Lune de miel à Majorque
Publié le 27 Mars 2019
La destruction durable et implacable du littoral et de l’intérieur plus ou moins proche, n’est pas un phénomène exclusif de Majorque, mais de toute la Méditerranée, de sorte que ses effets sont plus ou moins visibles partout, en fonction du niveau d’avancement de la spéculation immobilière et de la construction de périphériques ou de déviations.
La particularité des îles Baléares est que ce phénomène s’observe à l’état pur et à échelle réduite, ce qui en fait un laboratoire où il est possible d’étudier l’involution d’une petite partie de la société, entourée d’eau, en fonction de l’adaptation de ses ressources territoriales et de ses atouts culturels, communs, à une seule activité économique, privée et ne poursuivant qu’un enrichissement personnel.
Sans aucun doute, tous les maux des Majorquins proviennent du tourisme. Le tourisme est la cause principale de la destruction du territoire et de l’extrême conditionnement de la vie de ses habitants. En seulement cinquante ans, il a transformé l’île beaucoup plus profondément que tout ce qui s’est passé au cours des deux derniers millénaires, pourtant riches en changements. Il faudrait remonter à la conquête chrétienne du XIIIe siècle pour revoir Majorque devenue un immense butin. Le tourisme a dévoré le stock de terrain et inondé l’île d’asphalte, de ciment et de résidus polluants. S’il continue, même sans croissance, il n’y aura plus de recoin à sauver de la dégradation la plus abjecte.

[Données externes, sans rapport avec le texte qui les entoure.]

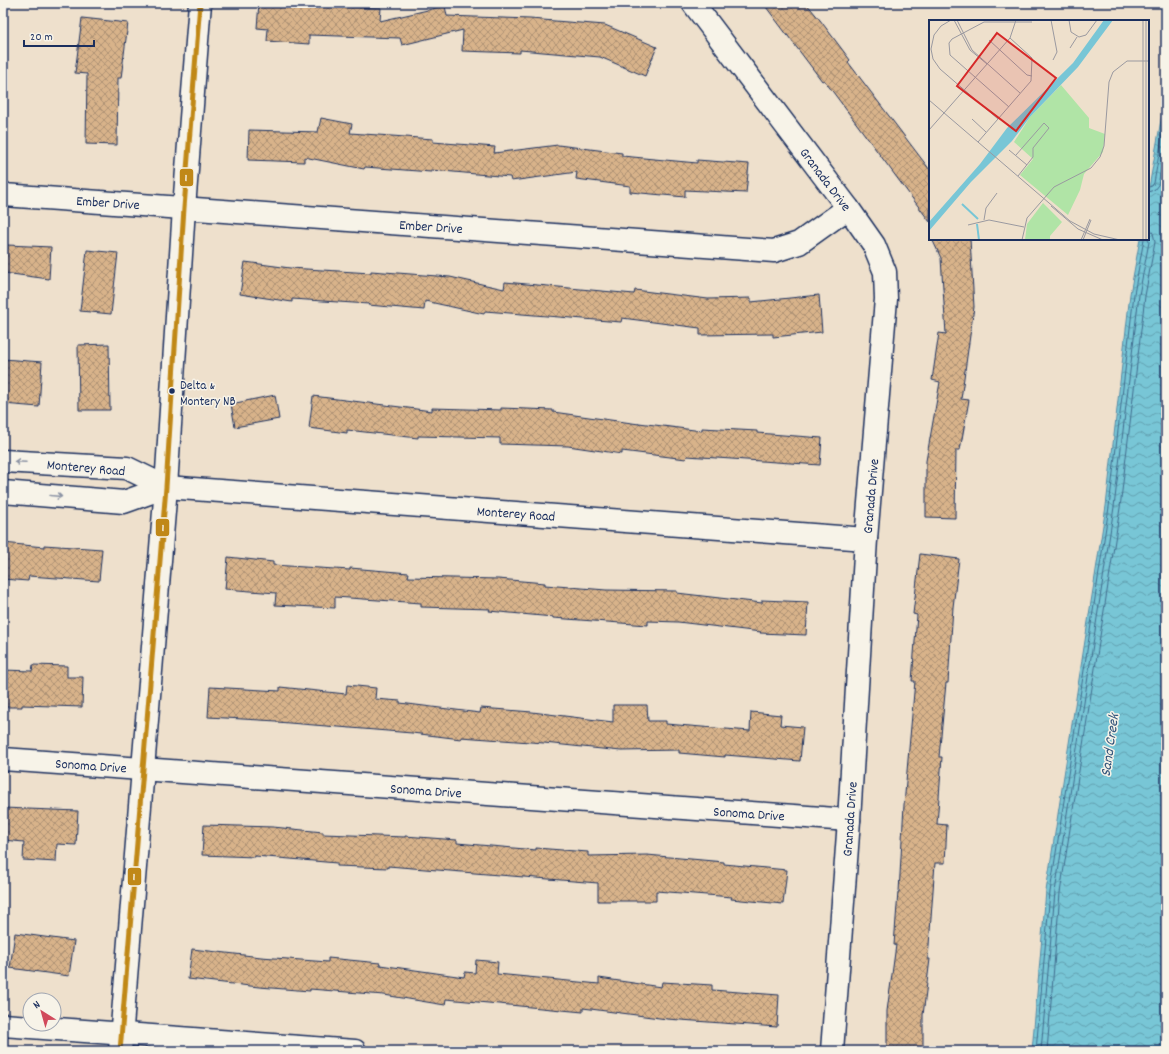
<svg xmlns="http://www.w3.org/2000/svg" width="1169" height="1054" viewBox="0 0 1169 1054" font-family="Dekko,sans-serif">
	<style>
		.water { fill: url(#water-waves); stroke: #538aa6 }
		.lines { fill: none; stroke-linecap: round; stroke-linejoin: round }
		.shore { stroke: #406b8e; stroke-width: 1 }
		.building { fill: url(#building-cross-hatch); stroke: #1b2f5e }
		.minor-casing { stroke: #1b2f5e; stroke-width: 25 }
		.major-casing { stroke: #1b2f5e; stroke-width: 25 }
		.minor { stroke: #f7f3e8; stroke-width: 22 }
		.major { stroke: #f7f3e8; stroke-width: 22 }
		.bus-1-casing { stroke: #f7f3e8; stroke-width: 8 }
		.bus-1 { stroke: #c08818; stroke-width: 5 }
		.oneway { stroke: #8991a3 }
		.bus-dot { fill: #1b2f5e; stroke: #f7f3e8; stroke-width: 1.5 }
		.labels { text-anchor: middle; stroke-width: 3; stroke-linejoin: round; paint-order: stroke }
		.bus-label { font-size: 13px; fill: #1b2f5e; stroke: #f7f3e8; text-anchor: start }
		.street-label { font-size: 14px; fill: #1b2f5e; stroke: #f7f3e8 }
		.water-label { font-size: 15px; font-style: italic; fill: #32557c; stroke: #f7f3e8 }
		.inset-river { fill: none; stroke: #78c6d6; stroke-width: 2 }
		.inset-road { fill: none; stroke: #9a99a0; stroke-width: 1 }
		.view { fill: #d62828; fill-opacity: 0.15; stroke: #d62828; stroke-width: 2 }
		.inset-edge { fill: none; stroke: #1b2f5e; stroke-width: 2 }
		.line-badge { stroke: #f7f3e8; stroke-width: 1.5 }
		.badge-label { font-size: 11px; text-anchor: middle; font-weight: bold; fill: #fff }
	</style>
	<defs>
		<pattern id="water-waves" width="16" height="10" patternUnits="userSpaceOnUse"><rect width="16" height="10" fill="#78c6d6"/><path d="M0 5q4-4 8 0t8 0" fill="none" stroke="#62a1b1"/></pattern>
		<pattern id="building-cross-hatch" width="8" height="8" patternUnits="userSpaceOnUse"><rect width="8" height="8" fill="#d8b38a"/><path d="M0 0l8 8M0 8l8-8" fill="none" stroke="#ae9274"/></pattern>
	</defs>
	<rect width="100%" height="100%" fill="#eee0cc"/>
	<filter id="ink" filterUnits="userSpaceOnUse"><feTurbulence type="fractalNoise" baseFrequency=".025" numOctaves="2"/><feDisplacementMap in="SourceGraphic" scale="8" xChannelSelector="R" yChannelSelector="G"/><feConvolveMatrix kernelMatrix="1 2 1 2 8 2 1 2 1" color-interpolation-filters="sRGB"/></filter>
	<g filter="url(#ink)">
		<path class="water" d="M1166,92v959h-134l14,-160 60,-385 24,-212 10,-55h8v-46z"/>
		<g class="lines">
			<g class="shore">
				<path d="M1148,187l4,-1 2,-3 12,-69"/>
				<path d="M1148,192l6,-2 4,-5 8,-42"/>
				<path d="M1036,1051l14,-159 59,-385 25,-213 10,-55"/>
				<path d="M1041,1051l14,-159 59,-385 25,-212 10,-53 -1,-6"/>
				<path d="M1047,1051l13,-158 60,-385 25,-212 10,-54 -2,-9 -5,-6"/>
			</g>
		</g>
		<g class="building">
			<path d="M259,3h53v3l69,2 -1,13 65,-15 2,10 83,3 75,6 52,22 -12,29 -45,-19 -80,-7v3l-58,-2 1,-21 -61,15 -2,-7 -91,-3v9l-42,-3 1,-12 -11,-1z"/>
			<path d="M763,3h43l14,17 30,40 -2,2 82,108v52l-106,-142 -2,1z"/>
			<path d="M82,18l46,5 -7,55h-3l-1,67 -31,-1 1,-70 -12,-1z"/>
			<path d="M321,118l31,6 -2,9 83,6v3l62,5 -1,6 64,-8 64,8v3l75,7v-3l52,4 -3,29 -61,-3v7l-55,-5v-6l-54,-7 1,-7 -66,9 -1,-4 -79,-7v2l-66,-5 -1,2 -60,-12v5l-56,-2 1,-30 69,2z"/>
			<path d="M932,239h38l4,68 -13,92 8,1 -9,50h-4l-1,68 -29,-1v-56l14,-79 -8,-2 7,-47 7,1 -5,-76z"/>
			<path d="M7,245l44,2 -2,32 -45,-6z"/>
			<path d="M87,250l31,3 -7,61 -31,-3z"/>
			<path d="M245,262l45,6 81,5v-2l79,6 54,12 1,-7 129,12 1,-4 73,9 43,-1v4l68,-7 3,37 -49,5v-3l-73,1v-7l-78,-10 -1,4 -136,-11 -1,3 -59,-13 -1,9 -56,-5 1,-1 -77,-5v3l-52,-8z"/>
			<path d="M109,344l1,66h-31l-1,-65z"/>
			<path d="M3,359l39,3 -3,45 -36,-3z"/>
			<path d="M275,395l4,24 -44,8 -4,-23z"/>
			<path d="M313,396l119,15v-3l69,2v-2l52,2v2l86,12v-1l63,8v-3l55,3v2l65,5 -2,27 -133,-9 -1,3 -64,-8v3l-54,-8 -68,-2v-6l-82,-2v2l-71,-8v3l-38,-5z"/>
			<path d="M3,543l41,4v-2l58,4 -3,32 -70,-5 -1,5 -25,-2z"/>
			<path d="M920,554l39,5 -6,48 -5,76h-2l-7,74h3l-5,67 10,1 -2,38h-10l-7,96h2l-7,56v36h-36v-40l9,-66h-2l4,-53h1l5,-87 11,-124h-3l5,-66 -4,-1z"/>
			<path d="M228,557l45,5v3l77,5v-2l59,5 -1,4 90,2 47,4v2l61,5 71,1v2l85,10v-3l46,2 -2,33 -46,-2 1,-1 -83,-10 -30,-1v4l-95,-7v-1l-64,-6 1,-2 -69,-2v-4l-86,-6v11l-60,-3 1,-12 -51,-4z"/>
			<path d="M33,665l34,1v11h16l-1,30 -60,-2v2h-19v-37l29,1z"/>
			<path d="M347,685l29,3 -1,11 25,2v2l80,10 1,-5 51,4 81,10v-17h34l1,16h18v3l84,7 1,-19 30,3 -1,10 23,2 -3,34 -75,-6v2l-46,-4v-3l-58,1 -77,-8 -83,-6v2l-49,-6 -135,-11v-1l-69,-4 2,-30 70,4v-4l66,7z"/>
			<path d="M3,808l75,3 -2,34 -19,-1 -1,18 -33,-2 1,-18 -21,-2z"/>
			<path d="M204,825l69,2 50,5v2l82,3v-1l52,4v3l79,7v-2l52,4v4l59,-1 77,7v2l63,6 -4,34 -52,-5 1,-2 -76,-6v10h-58v-18l-210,-17v2l-51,-2v-3l-82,-7v1l-53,-2z"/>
			<path d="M15,933l59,8 -5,35 -59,-8z"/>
			<path d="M192,949l69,8 67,5v-4l52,5v2l84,12 1,-5 10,1 1,-13 22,2 -1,12 102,10v-6l62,9 1,-5 50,3v5l67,5 -2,32 -110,-8 -84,-11v4l-137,-13 -1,6 -61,-10 -74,-6v2l-51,-4 -71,-8z"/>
		</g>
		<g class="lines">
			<g class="minor-casing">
				<g id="minor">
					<path d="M693,3l155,205 26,37 11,27 1,27 -20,240 -17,281 -17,231"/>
					<path d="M3,193l1,2 770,56 25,-8 49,-35"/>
					<path d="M3,461l124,7 39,19 700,52"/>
					<path d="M3,492l121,10 42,-15"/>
					<path d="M3,759l846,61"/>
					<path d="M3,1025l352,26"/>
				</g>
			</g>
			<g class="major-casing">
				<path id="major" d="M120,1051l46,-564 18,-279 16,-205"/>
			</g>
			<use href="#minor" class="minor"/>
			<use href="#major" class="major"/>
			<g class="bus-1-casing">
				<path id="bus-1" d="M120,1051l46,-564 18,-279 16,-205"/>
			</g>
			<use href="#bus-1" class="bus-1"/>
		</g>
		<defs><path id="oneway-shaft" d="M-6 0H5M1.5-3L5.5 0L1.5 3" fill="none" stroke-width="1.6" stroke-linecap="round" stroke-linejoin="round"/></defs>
		<g class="oneway">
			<use href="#oneway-shaft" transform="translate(20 462) rotate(-177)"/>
			<use href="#oneway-shaft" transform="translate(56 496) rotate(5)"/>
		</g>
	</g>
	<circle class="bus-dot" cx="172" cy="391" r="3.5"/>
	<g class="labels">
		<g class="bus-label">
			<text x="180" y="389">Delta &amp;<tspan x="180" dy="16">Montery NB</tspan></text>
		</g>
		<g class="street-label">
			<text transform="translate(826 179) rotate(53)" y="5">Granada Drive</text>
			<text transform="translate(108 202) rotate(4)" y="5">Ember Drive</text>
			<text transform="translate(431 226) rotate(4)" y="5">Ember Drive</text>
			<text transform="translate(86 467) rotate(5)" y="5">Monterey Road</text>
			<text transform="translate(870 496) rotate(-85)" y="5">Granada Drive</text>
			<text transform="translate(516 513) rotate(4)" y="5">Monterey Road</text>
			<text transform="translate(91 765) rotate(4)" y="5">Sonoma Drive</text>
			<text transform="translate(426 790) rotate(4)" y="5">Sonoma Drive</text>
			<text transform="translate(749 813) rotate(4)" y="5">Sonoma Drive</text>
			<text transform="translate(849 819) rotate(-86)" y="5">Granada Drive</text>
		</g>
		<g class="water-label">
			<text transform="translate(1109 745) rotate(-82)" y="5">Sand Creek</text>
		</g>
	</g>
	<g transform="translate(929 20)">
		<rect width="220" height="220" fill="#eee0cc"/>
		<path d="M132,65l28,33v10l16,6 -2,18 -19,22 -4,16 -12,25 -48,-40 13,-16 -19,-17 16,-25zM114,183l19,19 -12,14v4h-25l2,-16z" fill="#b0e4a6"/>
		<path d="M175,0h9l-35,47 -48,50 -18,24 -41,41 -42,49v-9l51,-58 27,-36 66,-65z" fill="#78c6d6"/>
		<path class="inset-river" d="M33,184l16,15M48,204l2,16"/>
		<path class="inset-road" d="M22,0l-10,6 -7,9 -3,14 2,10 7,10 58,50M25,0l16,30 17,14M28,0l15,30 48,43M122,0l6,32 -4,8M140,0l2,12 8,5 7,-2 11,-15M214,0v220M217,0v220M60,20l38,35 5,1M141,28l7,-11M0,80l141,121 24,13 26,6M80,87l-59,-52 -1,-12 3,-4 32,-17h48M43,99l14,13M0,110l81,-92 6,-18M49,122l53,-61 1,-23 -22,-20M80,130l18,15M87,135l28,-32 5,5 -16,20v9l-15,19M122,186l27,23 25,11M55,200l2,-12 11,-15M39,205l21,-5 35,7M93,220l5,-22 27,-31 37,-19 9,-11 4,-11 5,-64 4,-10 14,-11h22M152,220l9,-21M154,220l8,-20"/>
		<path class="view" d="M68,13l59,45 -40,53 -59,-45z"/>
		<rect width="220" height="220" class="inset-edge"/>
	</g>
	<g class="line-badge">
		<rect x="179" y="168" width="15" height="19" rx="4" fill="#c08818"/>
		<rect x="155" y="518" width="15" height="19" rx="4" fill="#c08818"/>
		<rect x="127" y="867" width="15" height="19" rx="4" fill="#c08818"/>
	</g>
	<g class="badge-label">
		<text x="186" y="181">1</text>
		<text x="163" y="531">1</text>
		<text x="134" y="880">1</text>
	</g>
	<rect width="1169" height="1054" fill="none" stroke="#f7f3e8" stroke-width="16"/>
	<rect x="8" y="8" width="1153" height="1038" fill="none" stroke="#1b2f5e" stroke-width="1.5" filter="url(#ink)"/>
	<g transform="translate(42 1012) rotate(323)"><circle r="19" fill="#f7f3e8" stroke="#9fa5b1"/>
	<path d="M0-3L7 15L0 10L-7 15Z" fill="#d1495b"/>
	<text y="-6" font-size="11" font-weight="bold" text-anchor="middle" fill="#1b2f5e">N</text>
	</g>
	<path d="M24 40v6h70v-6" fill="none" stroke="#1b2f5e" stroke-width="2"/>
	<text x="30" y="40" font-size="12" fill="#1b2f5e" stroke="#f7f3e8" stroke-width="3" paint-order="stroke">20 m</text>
</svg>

Je n’entends pas par tourisme l’empressement du voyageur qui s’aventure à la recherche de lieux pittoresques animé par la curiosité vers autres lieux et autres personnes. Le touriste d’aujourd’hui ne visite pas Majorque pour observer les coutumes du peuple majorquin, minoritaire et étranger dans son territoire, pour contempler ses monuments historiques ou pour découvrir ses paysages, incapable de les apprécier. Il est déversé à la pelle pour de courts séjours à l’aéroport de Son-Sant-Joan et dirigé vers la côte, où il trouvera un espace sur mesure, dévasté et complètement marchandisé, pensé seulement pour le loisir et la satisfaction de ses besoins essentiels de soleil et plage comme les façonne l’entreprise touristique. Tout le reste, de la nourriture à la détente, doit ressembler le plus possible à ce qui caractérise la vie aliénée qu’il mène dans son pays d’origine, bien gravée dans son imaginaire perturbé. Le touriste ne veut rien contempler d’autre que lui-même, c’est pourquoi il emporte son monde avec lui. Le touriste d’aujourd’hui n’a rien à voir avec le voyageur romantique du XIXe siècle ou avec l’intellectuel qui s’ennuyait de la métropole du XXe siècle. C’est un produit de la société de consommation, salarié, étudiant ou retraité, dont les loisirs grégaires font l’objet d’un profit économique.